----- Reading text
How to create a local APT repository?

  • I would like to build my own local repository on my LAN, so that machines on the LAN can update and upgrade from it. I want to download the packages and store them on my local server so that I can update, upgrade, install, etc, from it without using the internet.

    I don't think it is a duplicate. What maythux wants to accomplish is create his own repository server for use with aptitude. What Keryx does is replace aptitude as package manager and create external sources for packages.
----------
◆ Parts of the exercise:
1 – Condense the paragraph of the APT repository post that begins "I don't think it is a duplicate" into one sentence that keeps its main facts.
2 – Name every piece of software mentioned in the APT repository post.
3 – Carry on the post about building a local APT repository from the point where it stops.
The lines after this have no connection to the local APT repository post.
----- Recorded information
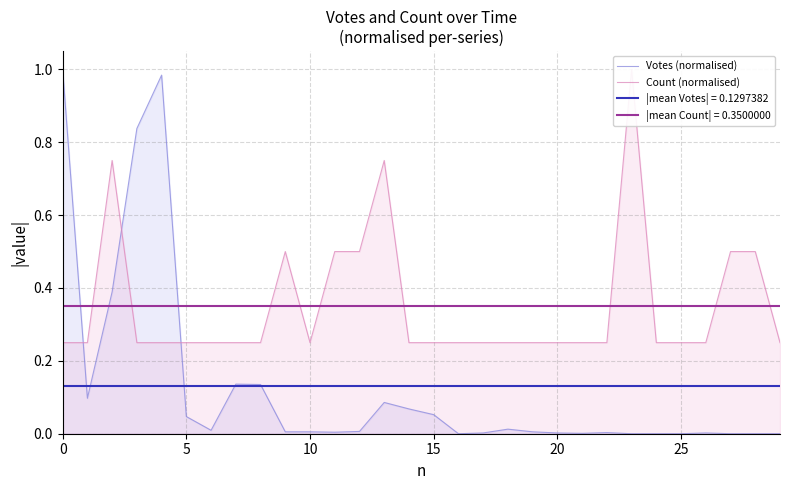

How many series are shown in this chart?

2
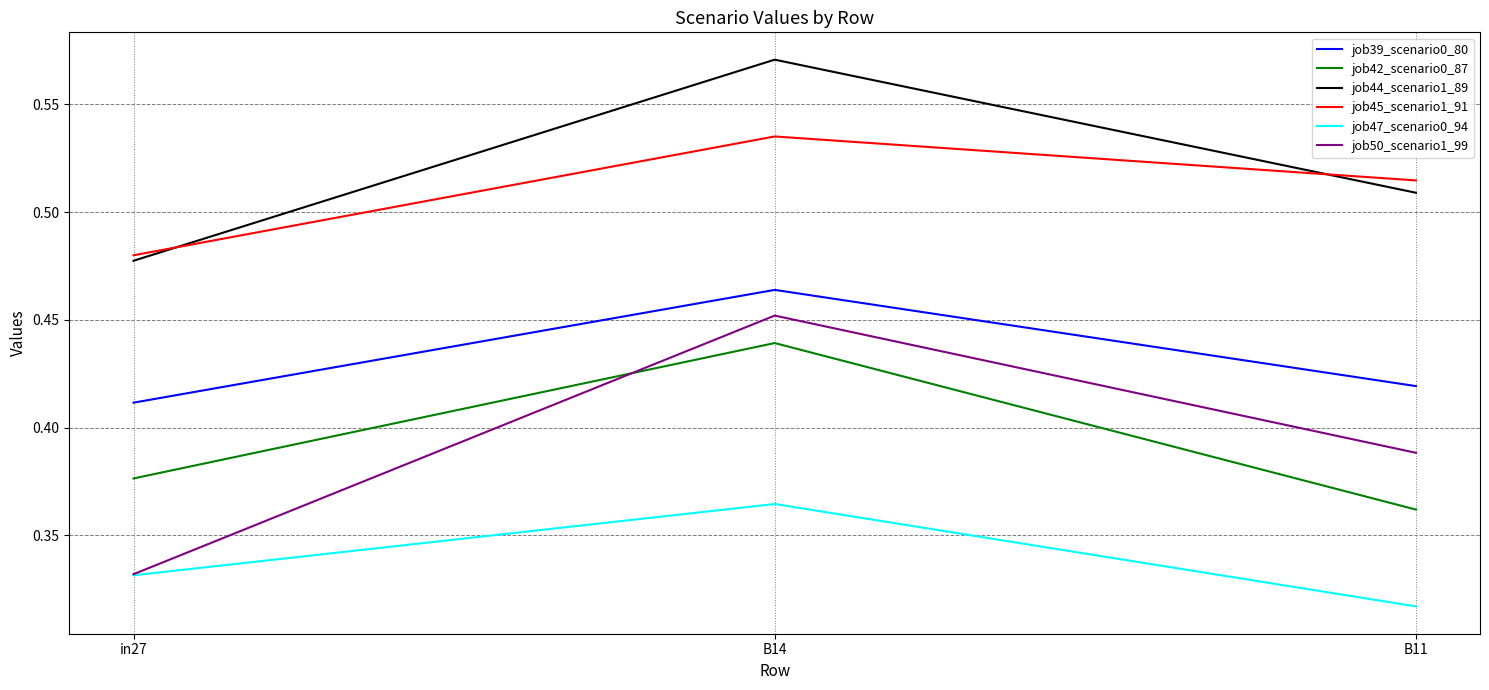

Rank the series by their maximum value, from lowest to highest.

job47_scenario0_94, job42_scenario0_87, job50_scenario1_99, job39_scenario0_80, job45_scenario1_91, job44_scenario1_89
----------
◆ Answers given:
1 – It isn't a duplicate: maythux wants to set up a personal repository server to use with aptitude, whereas Keryx replaces aptitude as the package manager and creates external sources for packages.

2 – APT, aptitude, Keryx

3 –
  • Correct answer

    8 years ago

    *To make an offline Repository Over LAN *

    Install a Local Apache Webserver

    # apt-get install apache2
    

    By default, Debian's Apache package will set up a website under /var/www on your system. For our purposes, that's fine, so there's no reason to do anything more. You can easily test it by pointing your favorite browser at http://localhost You should see the default post-installation web page which is actually stored in /var/www/index.html


    Create a Debian Package Repository Directory

    chose to create a directory /var/www/debs for this. Under it, you should create "architecture" directories, one for each architecture you need to support. If you're using just one computer (or type of computer), then you'll only need one -- typically "i386" for 32-bit systems or "amd64" for 64 bit. If you are using some other architecture, I'll assume you probably already know about this. Now just copy the ".deb" package files for a given architecture into the appropriate directories. If you now point your favorite web browser at http://localhost/debs/amd64 (for example) you'll see a listing of the packages for 64 bit systems.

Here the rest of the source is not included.